Discovery is the skill of creating and detecting deviations between expectation and observation, to form hypotheses, test them, and refine ideas in light of both past and new evidence. A deviation matters only when a precise framework of expectation reveals the gap and generates a general and testable hypothesis.

Creating Deviation

Today’s AIs are powerful problem solvers, optimized to excel at tasks with well-defined solutions, as demonstrated in competitions like the IMO and ICPC. But discovery demands the opposite orientation: it requires seeking out anomalies, which by nature live in the long tail. Current training regimes instead push models to suppress anomalies rather than create them. Pretraining/SFT aligns models to the observed data distribution, and RL tends to reward mode-seeking within tasks where correctness is well-defined. The result is that an LLM is reinforced for fitting expectations, not for exposing where those expectations break.

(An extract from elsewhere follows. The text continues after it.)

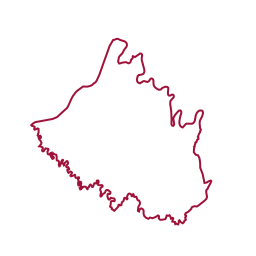 Phon Sai, Roi Et, Thailand (Equal Earth projection), rotated 195°
{"feature_id": "78962969B54867067631635", "entity_name": "Phon Sai", "entity_type": "district", "adm_level": 2, "iso_a3": "THA", "parent_name": "Thailand", "parent_adm1": "Roi Et", "projection": "equal_earth", "projection_center": [103.938, 15.482], "detail": "fine", "context": "isolated", "style": "outline", "palette": "rose", "viewbox_px": 256, "rotation_deg": 195, "n_neighbors": 0, "source": "geoboundaries", "source_scale": "gbopen_adm2", "svg_char_len": 5677}
<svg xmlns="http://www.w3.org/2000/svg" viewBox="0 0 256 256"><g transform="rotate(195 128 128)"><path d="M122.4,45.3L121.8,45.5L120.4,44.5L119.8,44.5L117.4,48.8L117.1,49.7L117.3,51.1L117.1,51.5L116.6,51.6L115.7,51.1L114.5,51.8L114.7,54.6L113.5,56.3L113.4,59.5L112.9,59.8L110.6,58.8L110.3,59.0L110.2,59.7L111.0,61.1L111.2,62.1L110.5,64.5L109.8,65.0L108.3,64.9L107.3,64.1L106.8,63.1L106.5,63.1L106.1,63.5L106.1,65.2L105.9,65.5L105.4,65.2L104.3,63.2L103.6,63.1L102.5,63.7L102.1,63.7L100.4,61.2L99.7,60.8L98.4,60.7L97.5,59.6L96.8,57.8L97.6,54.5L97.1,51.0L96.8,50.4L95.7,50.2L95.7,52.4L94.9,53.5L94.1,53.8L92.8,53.5L91.5,52.2L90.9,49.5L89.6,47.3L87.5,46.0L84.8,45.6L83.6,47.2L81.0,47.2L78.4,49.1L76.4,51.3L75.3,50.9L75.0,50.2L75.0,48.9L73.9,47.9L73.0,47.7L70.9,48.4L68.4,49.6L68.0,51.6L68.0,53.3L67.8,53.7L66.4,53.6L65.3,54.5L64.1,53.3L63.1,51.5L62.6,51.7L61.9,52.7L61.1,52.6L60.8,52.1L61.1,50.0L61.0,49.1L58.2,49.4L57.8,48.9L57.8,47.7L57.5,47.4L56.9,48.2L55.8,47.8L54.5,47.9L54.6,50.3L54.9,51.4L54.5,52.2L54.0,52.0L53.2,50.9L50.5,50.1L49.8,51.0L49.7,51.9L49.3,52.3L49.4,53.3L48.4,54.4L49.6,56.3L49.0,57.5L49.1,58.3L49.4,58.5L49.9,58.3L50.5,59.2L50.2,60.8L48.7,62.0L46.9,64.6L46.1,65.9L45.8,67.7L45.4,68.5L43.4,69.7L41.1,70.0L39.3,72.1L34.9,78.1L34.0,79.8L33.8,81.9L35.7,85.9L36.3,88.1L35.3,90.1L35.2,91.5L34.0,96.2L33.8,98.3L34.3,98.6L34.8,98.5L36.2,97.5L37.9,95.7L39.9,94.7L43.9,102.7L47.9,108.2L49.2,112.7L51.1,117.2L53.2,119.7L55.6,119.7L58.2,121.7L58.9,125.3L58.8,126.2L59.4,127.0L58.8,127.9L59.1,128.7L59.0,130.0L59.2,131.2L58.9,131.8L58.3,131.9L58.1,134.6L57.2,135.4L57.3,136.4L57.7,136.7L57.8,137.5L58.2,137.6L57.9,140.6L57.3,142.7L57.2,143.5L57.5,143.7L57.3,144.1L57.4,144.6L57.2,145.3L58.4,146.7L60.1,151.3L60.4,153.2L60.3,154.5L59.5,158.0L59.3,161.5L60.2,163.5L61.1,163.9L63.0,163.6L64.2,162.6L64.9,161.6L65.5,160.1L65.8,157.9L65.4,152.4L65.6,150.8L66.4,149.4L67.3,148.7L72.5,147.4L73.3,146.6L75.3,142.7L76.6,142.8L78.0,143.5L79.2,145.1L79.8,146.4L80.2,148.7L80.5,151.8L80.4,156.2L80.7,157.3L81.2,158.1L81.8,158.5L83.1,158.1L83.9,157.0L85.6,153.6L86.7,150.0L86.5,148.4L84.3,143.5L84.7,141.9L85.9,141.7L87.0,142.8L88.3,148.1L90.7,155.7L93.5,162.2L93.9,164.1L93.9,165.4L92.0,169.2L91.9,170.0L92.0,170.8L92.8,171.8L94.1,171.7L95.3,170.5L96.6,169.9L97.1,170.0L97.9,170.6L98.6,172.5L99.3,176.7L99.6,177.3L100.8,177.8L102.7,177.5L105.3,175.5L106.1,173.8L107.6,173.1L108.5,172.9L110.2,173.4L112.5,174.3L113.9,175.5L114.7,177.0L115.8,180.6L116.6,181.6L117.7,182.0L118.5,181.8L119.1,181.1L119.9,178.7L121.1,177.5L124.6,177.5L125.3,177.2L128.0,174.3L128.6,174.2L130.2,174.6L131.0,175.2L131.9,177.0L132.1,179.1L132.0,180.8L131.3,182.0L129.0,182.9L127.3,184.2L126.9,185.1L126.8,186.6L127.1,188.1L132.4,197.4L132.8,198.9L133.2,202.1L133.6,202.7L134.4,203.2L135.6,203.1L139.6,198.3L141.9,198.7L142.0,198.5L141.6,196.9L141.7,196.1L142.6,195.0L142.7,192.1L143.6,191.0L144.4,190.6L146.4,191.0L147.6,190.9L150.7,189.5L152.6,188.2L153.3,188.0L154.6,189.4L154.8,190.1L155.1,193.9L154.8,195.0L152.7,198.9L152.0,202.4L150.5,206.1L150.4,207.2L150.8,208.7L151.2,209.4L152.2,210.2L153.5,210.8L158.3,211.0L160.7,211.5L162.1,211.1L164.7,209.2L165.1,209.2L167.0,202.5L169.5,171.6L170.5,165.7L171.3,163.6L172.5,162.3L174.0,160.0L175.8,158.6L178.1,157.4L182.2,156.4L187.2,150.1L188.3,147.6L189.4,144.8L190.1,142.2L191.5,133.6L192.0,131.7L199.4,120.1L203.2,117.2L219.0,109.7L220.8,107.9L222.2,105.8L221.6,105.2L219.6,105.3L218.5,104.9L218.3,104.4L218.4,102.8L217.8,102.2L216.9,102.7L215.2,104.2L214.2,104.0L213.2,100.7L213.4,97.5L212.8,97.0L210.7,97.8L210.1,97.4L209.7,96.8L209.8,95.7L210.0,95.6L210.9,96.5L211.3,96.5L211.9,96.1L211.8,95.3L210.8,94.1L209.3,93.1L207.7,91.3L207.7,90.0L209.0,87.3L207.2,87.5L205.4,87.1L205.0,86.3L205.2,84.3L205.0,83.7L204.1,83.4L203.4,83.9L202.4,86.9L199.7,87.2L199.3,86.8L199.2,86.3L199.7,84.2L198.8,82.2L198.0,81.9L197.1,82.1L196.3,83.8L195.7,84.2L195.8,82.1L195.5,81.2L194.9,80.3L193.0,78.6L192.1,79.2L191.9,80.1L192.1,80.5L193.3,81.0L193.8,81.7L194.2,83.2L194.2,84.1L193.7,84.3L192.6,83.6L190.5,83.6L189.7,82.5L188.6,78.6L188.0,78.2L186.7,78.4L185.9,77.4L185.5,76.5L185.4,74.6L184.4,73.2L184.0,73.5L184.0,74.6L183.6,75.6L183.7,78.6L183.2,80.1L182.7,80.4L182.4,80.2L182.6,78.9L182.5,78.0L182.1,77.2L181.1,76.4L180.2,75.3L179.9,75.8L180.1,77.2L179.9,78.1L178.8,80.0L178.0,80.3L177.2,79.4L176.8,78.4L176.9,77.6L177.8,75.7L177.7,74.7L176.9,74.1L175.6,74.7L174.2,73.2L174.3,72.5L175.5,72.2L175.8,71.7L174.6,69.8L173.8,69.3L172.1,71.1L171.1,70.8L170.6,70.4L170.5,69.7L171.3,67.3L171.2,66.9L170.4,66.6L168.5,67.9L167.3,69.0L166.9,68.9L166.1,66.8L165.6,66.4L164.6,66.7L163.1,67.6L162.5,67.6L162.3,66.9L163.2,66.3L163.3,65.7L162.2,64.6L162.0,61.9L161.5,60.5L161.0,59.7L160.2,60.0L160.0,60.9L160.8,63.1L160.2,63.7L159.3,63.5L158.7,62.2L158.8,61.1L158.4,59.6L158.5,58.6L159.2,57.5L158.2,56.3L157.4,56.8L157.1,58.9L156.4,58.7L156.2,59.0L156.2,59.6L155.9,59.8L153.8,60.3L153.2,60.0L151.9,58.6L151.3,58.4L151.1,58.8L151.3,60.0L150.4,61.1L150.4,62.3L149.8,63.6L149.2,63.5L147.5,61.8L146.8,61.9L146.6,62.3L146.3,65.8L145.9,66.1L144.4,66.1L144.2,66.8L144.5,68.6L144.3,69.2L143.7,69.5L143.2,69.5L142.6,69.0L142.4,67.7L142.6,66.4L142.1,65.3L140.7,65.3L138.4,66.1L137.5,65.5L137.5,64.7L138.9,63.1L139.0,61.8L138.7,60.8L137.4,59.0L137.2,55.4L136.7,54.8L136.0,55.1L135.3,57.6L133.6,59.4L133.2,61.7L132.7,62.5L131.5,62.9L128.7,61.8L128.1,60.9L128.2,60.0L128.6,59.5L130.1,59.4L130.5,58.5L130.2,56.7L128.9,54.5L128.1,54.0L127.5,54.0L127.2,54.3L126.8,55.7L126.4,56.2L125.4,55.9L124.7,56.2L123.1,56.3L122.1,55.2L122.0,54.6L122.3,53.8L124.7,53.3L125.2,52.9L125.4,52.2L124.9,49.4L125.0,47.6L124.6,47.2L123.2,47.0L122.8,45.6L122.4,45.3Z" fill="none" stroke="#9f1239" stroke-width="2"/></g></svg>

RL with an objective to discover new things requires a verifiable definition of what counts as a meaningful anomaly. In fields like math or coding, such definitions can be elusive/subjective. Physical science, however, provides a clearer foundation. A material that superconducts above liquid nitrogen temperature is an anomaly; a strong magnet without rare earth elements is an anomaly; a light yet strong alloy is an anomaly. In each case, the extraordinary property itself defines the deviation from expectation, and verification comes directly through experiment.

Framework of Expectation

Consequential anomalies rarely present themselves in full view; discoveries often begin with subtler, less visible deviations. To detect them—and to propose a unifying hypothesis—we need a framework of expectation that makes weak signals stand out, built across multiple levels of abstraction so evidence from different perspectives reinforces a single coherent story.

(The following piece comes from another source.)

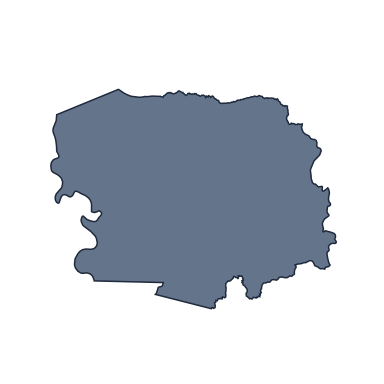 Obando, Valle del Cauca, Colombia (Natural Earth projection), rotated 340°
{"feature_id": "7082276B70785210683383", "entity_name": "Obando", "entity_type": "district", "adm_level": 2, "iso_a3": "COL", "parent_name": "Colombia", "parent_adm1": "Valle del Cauca", "projection": "natural_earth1", "projection_center": [-75.925, 4.598], "detail": "fine", "context": "isolated", "style": "filled", "palette": "slate", "viewbox_px": 384, "rotation_deg": 340, "n_neighbors": 0, "source": "geoboundaries", "source_scale": "gbopen_adm2", "svg_char_len": 6018}
<svg xmlns="http://www.w3.org/2000/svg" viewBox="0 0 384 384"><g transform="rotate(340 192 192)"><path d="M316.3,231.7L316.0,231.2L312.7,230.4L312.2,230.0L310.8,226.9L310.0,226.6L309.1,225.8L308.4,224.0L308.7,219.6L309.4,217.7L310.6,212.2L311.7,210.6L317.3,204.5L324.6,200.9L327.5,197.5L327.5,195.4L327.1,194.7L325.4,193.2L324.9,192.0L325.1,191.0L326.3,188.3L326.3,186.1L325.0,184.4L323.6,184.0L321.8,182.3L321.1,179.3L318.1,176.2L317.0,174.0L316.8,172.3L317.0,169.1L317.4,168.1L318.1,167.5L318.9,165.8L317.3,165.6L316.8,165.1L315.9,165.2L314.9,164.1L313.7,164.5L312.2,164.0L311.5,162.8L309.9,162.1L309.1,162.0L308.8,161.3L308.1,161.9L307.1,161.9L306.7,161.7L306.2,160.9L306.0,160.3L306.3,159.5L305.7,156.4L306.3,154.5L307.1,153.5L307.1,153.1L308.5,152.8L309.4,151.4L309.4,150.0L310.2,147.8L310.1,146.4L311.0,144.0L309.8,143.0L308.8,143.3L308.3,143.0L308.1,142.3L307.0,142.2L306.4,140.7L305.4,139.7L305.5,137.8L304.3,135.7L304.5,135.2L304.1,133.7L303.6,133.6L302.9,134.1L302.2,133.1L301.4,133.2L301.0,132.9L300.8,131.9L298.6,130.8L297.1,130.4L296.2,129.9L295.8,130.2L295.3,130.1L295.1,129.4L293.0,128.7L292.5,129.0L292.1,128.9L291.1,127.8L290.6,126.2L289.3,125.5L288.4,124.5L287.8,124.3L286.7,124.7L285.4,124.5L283.5,123.2L281.9,123.4L280.0,122.8L278.5,123.0L275.1,122.3L273.4,122.5L272.4,122.1L271.1,122.4L270.2,122.2L269.6,121.8L268.7,122.1L266.2,121.3L264.1,121.9L262.5,121.8L261.9,121.2L261.0,121.5L259.6,121.1L257.7,121.3L256.3,120.5L253.7,120.1L252.7,119.5L249.7,118.8L248.1,117.1L248.4,115.9L248.1,115.0L246.5,113.9L246.3,112.8L245.0,111.5L244.8,110.1L244.2,108.9L243.0,108.8L242.0,109.5L241.6,108.4L240.5,107.1L240.0,107.4L239.6,108.2L238.4,106.9L237.9,107.6L237.2,107.9L237.4,106.7L236.5,105.9L236.1,105.0L235.0,104.8L234.2,104.4L233.8,104.8L232.3,104.7L231.8,103.8L230.0,102.5L229.6,101.1L229.3,100.9L228.1,100.4L227.4,100.9L226.5,100.1L225.4,100.3L224.7,99.9L224.4,99.2L223.7,99.2L223.2,98.2L222.7,98.4L221.9,98.0L220.9,98.8L219.3,99.2L218.1,96.9L217.5,96.4L217.5,95.4L216.9,95.2L215.8,94.1L214.5,92.6L213.4,92.5L212.8,93.1L209.9,93.6L207.8,93.3L207.0,92.4L206.4,92.2L206.1,91.4L205.6,91.4L205.1,91.0L204.6,91.1L204.4,90.7L203.9,90.9L202.8,90.5L199.7,91.8L198.5,91.9L197.2,93.1L195.2,91.4L187.5,88.3L181.9,86.9L180.7,86.2L176.7,85.6L174.1,84.6L167.5,81.2L165.6,79.6L162.1,76.1L158.0,70.4L91.3,73.1L88.8,78.5L83.3,84.7L82.3,86.9L82.0,88.7L82.0,94.3L81.5,97.8L80.3,102.8L78.9,107.1L78.9,108.5L79.4,111.8L79.3,112.7L78.3,114.0L77.3,114.2L73.8,114.1L72.4,114.5L70.1,116.1L68.4,118.8L67.4,123.1L67.5,124.6L68.4,126.3L71.3,129.4L72.9,131.9L73.9,134.4L74.0,137.6L73.1,140.2L71.3,142.9L70.6,143.6L64.1,147.2L62.6,148.6L61.6,150.3L61.1,151.8L60.9,153.6L61.3,155.4L62.3,156.7L63.4,156.7L67.1,152.2L69.0,150.8L69.8,150.6L71.6,151.0L73.4,152.4L74.5,154.0L76.1,155.1L78.5,154.6L81.3,152.0L82.3,151.5L83.3,151.5L85.3,153.2L87.0,155.3L90.7,159.0L92.7,162.1L93.3,163.9L93.6,165.0L93.6,168.1L93.2,169.8L90.9,175.9L91.0,176.2L92.1,177.2L93.5,178.0L95.9,178.1L97.5,177.8L98.6,178.2L99.7,180.0L99.9,180.9L99.2,182.0L97.9,183.1L95.3,184.4L93.6,185.9L91.6,186.7L90.2,186.5L87.2,184.8L84.0,182.0L81.6,177.5L80.8,177.3L79.7,178.1L78.2,180.4L77.8,182.1L78.0,185.6L78.6,187.0L83.4,194.4L86.0,200.3L86.3,202.9L85.7,207.1L84.5,209.3L83.5,210.3L81.1,211.5L80.0,211.7L77.2,211.2L72.8,209.3L70.0,208.8L68.7,208.9L66.2,209.5L63.5,211.1L59.2,214.9L57.0,219.4L56.6,220.6L56.5,223.5L57.6,227.3L59.9,230.2L61.7,231.1L65.5,232.0L68.1,233.9L69.1,235.5L69.8,237.4L69.9,240.9L69.7,242.1L134.1,267.3L131.9,270.1L131.0,270.3L128.5,270.0L127.6,270.2L124.2,274.7L122.5,275.7L170.3,308.3L170.9,307.5L171.5,307.4L171.9,307.5L172.4,308.7L174.0,308.6L175.0,306.8L175.2,304.1L175.5,303.8L176.5,303.8L177.4,302.1L178.0,302.7L178.5,302.9L178.9,302.6L179.4,301.7L180.4,301.3L181.7,302.0L182.6,301.7L183.7,302.8L184.2,302.4L184.3,301.4L184.8,301.1L185.6,301.4L186.5,302.5L187.7,302.3L188.8,299.7L189.0,298.2L190.3,296.3L190.6,294.9L191.3,293.8L191.4,292.2L192.4,289.6L195.5,287.9L196.4,288.5L198.2,288.5L198.9,287.8L200.0,287.6L201.3,287.0L201.8,286.0L202.3,285.7L203.1,286.1L203.7,287.1L205.1,288.0L205.6,289.0L206.1,288.8L206.2,288.1L206.5,287.8L206.9,286.6L207.1,286.7L207.0,287.7L207.6,286.8L208.2,287.6L209.0,287.8L209.7,287.6L210.0,287.8L210.3,290.3L210.0,290.9L210.4,291.6L210.0,292.5L209.5,292.4L209.3,293.0L208.6,292.6L208.4,293.7L208.0,293.9L207.9,294.2L208.7,294.7L208.3,295.9L208.4,297.1L209.4,298.0L209.7,299.7L210.4,301.4L210.3,303.7L209.8,304.6L208.7,305.3L207.9,306.3L207.6,308.4L209.0,310.6L209.5,312.0L210.7,312.1L211.6,313.1L212.5,312.9L213.5,312.0L214.2,312.1L215.4,313.2L216.3,313.6L216.8,313.0L217.7,313.5L219.0,312.6L219.9,313.5L220.3,312.5L220.9,312.2L220.6,311.8L220.7,311.0L221.2,311.3L221.8,310.6L222.7,310.2L222.3,309.3L222.6,309.0L222.9,307.7L224.4,306.4L224.5,305.8L226.4,303.0L228.2,302.1L230.7,302.7L232.1,302.5L234.3,303.3L237.1,301.8L238.6,302.2L241.5,303.8L243.4,303.1L244.5,302.2L245.7,302.1L248.1,303.0L249.9,304.3L252.2,305.0L255.4,304.4L256.9,305.3L257.4,305.2L258.6,304.5L259.7,304.5L260.3,303.8L260.8,302.1L262.4,299.6L264.0,298.5L264.3,297.0L263.7,295.9L264.0,295.7L264.7,296.0L265.6,295.7L270.9,296.8L273.0,296.6L274.4,297.3L278.4,296.8L280.3,297.1L281.2,297.9L281.9,299.5L282.3,303.4L284.6,305.5L286.0,307.7L286.6,308.2L288.9,308.8L290.3,309.9L291.8,308.4L294.4,308.8L296.0,308.4L296.8,307.7L296.5,306.9L296.4,304.7L296.9,300.3L297.6,296.4L298.6,294.6L300.0,294.3L300.9,293.7L301.6,290.1L302.3,289.3L304.3,288.3L306.3,288.2L309.0,289.3L310.0,289.0L310.6,288.1L310.0,285.5L310.6,284.3L311.3,283.7L311.8,282.3L312.0,281.3L311.5,279.7L308.5,277.1L303.9,274.0L301.9,274.5L301.6,274.3L301.6,273.4L303.0,271.4L303.2,268.5L303.8,266.0L305.6,264.1L307.5,262.6L312.1,261.3L312.6,260.9L312.8,260.3L312.2,258.3L312.0,256.9L314.0,252.7L314.7,251.9L316.6,252.1L317.6,251.5L318.0,250.9L318.0,249.7L317.4,248.1L317.8,245.4L318.9,243.0L320.7,240.3L321.3,236.9L321.2,235.6L321.1,234.7L320.7,234.5L319.7,235.2L316.5,236.0L315.6,236.1L315.1,235.8L314.9,234.8L316.3,231.7Z" fill="#64748b" stroke="#1e293b" stroke-width="1.5"/></g></svg>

As an example, the atomic hypothesis gained credibility not from a single observation but from the convergence of many. Phenomena as varied as gas laws, chemical reactions, Brownian motion, and optical scattering all became more intelligible once atoms were assumed. Each anomaly, limited in scope on its own, reinforced the others across different domains. Together, they converged on a single, consistent underlying reality: the existence of atoms.

Physical science offers a playground where well-defined levels of abstraction exist—from electronic, atomic, continuum, to device. That hierarchy lets us formalize priors at multiple scales and require cross-scale consistency in an interpretable way. A system for discovery can therefore maintain parallel models: from quantum simulations to lab experiments. Any hypothesis needs to stand the test across all these layers. Mastery across all scales is difficult for a person, but may be possible for AI.

Closing thought

Science advances through contradiction, sometimes requiring us to pull apart entire frameworks. As we train AI to accelerate science, science will enlighten AI. Finding a new superconductor would be a huge win, but one day they may surprise us with the kind of paradigm shift that rewrites the rules entirely.

Acknowledgment

I used GPT for drafting and line editing; the ideas and any errors are my own. The atomic hypothesis example was inspired by Ben Recht’s post: Les Atomes.